= Yadaneru =

Aboriginal Australian people

Yadaneru, also written Jeteneru, refers to a tribe at one time thought to have existed in the Cape York Peninsula of northern Queensland.

==Country==
Norman Tindale states that the Yetteneru possessed tribal lands of about 900 mi2 centered around Saltwater Creek, in the southwest corner of Princess Charlotte Bay, and that their inland extension went to somewhere in the vicinity of Musgrave.

==People==
During ethnographic work by Tindale and H.M. Hale, reports reached them that a tribe of this name, once existed, whose grounds were along the Saltwater Creek and Annie River, somewhere west of the Kokolamalama inland from Princess Charlotte Bay. By that time the tribe, if it were an independent reality, verged on disappearing. The authors wrote that:
They are called the " salt pan blackfellows" by natives speaking English, and use a dialectic variation of Kokolamalama.

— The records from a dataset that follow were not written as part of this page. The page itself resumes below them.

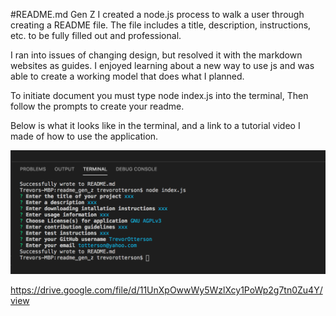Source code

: #README.md Gen Z I created a node.js process to walk a user through creating a README file. The file includes a title, description, instructions, etc. to be fully filled out and professional.

I ran into issues of changing design, but resolved it with the markdown websites as guides. I enjoyed learning about a new way to use js and was able to create a working model that does what I planned.

To initiate document you must type node index.js into the terminal, Then follow the prompts to create your readme. 

Below is what it looks like in the terminal, and a link to a tutorial video I made of how to use the application.

<img src="assets/images/project_in_term.png" alt="Project in node" width="700"/>

<a>https://drive.google.com/file/d/11UnXpOwwWy5WzlXcy1PoWp2g7tn0Zu4Y/view</a>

They are nearly extinct, only one old man and five women remaining alive in 1927, There were two clans, one on the seashore and one inland, but little could be learned about them.'

==Alternative names==
- Yadaneru
- Wurangung
- Ompindamo(?) (Note: This variant is listed in two papers by Ursula McConnel, 1939-1940, and it is Tindale who made a provisory connection between this name and that of the Yetteneru.)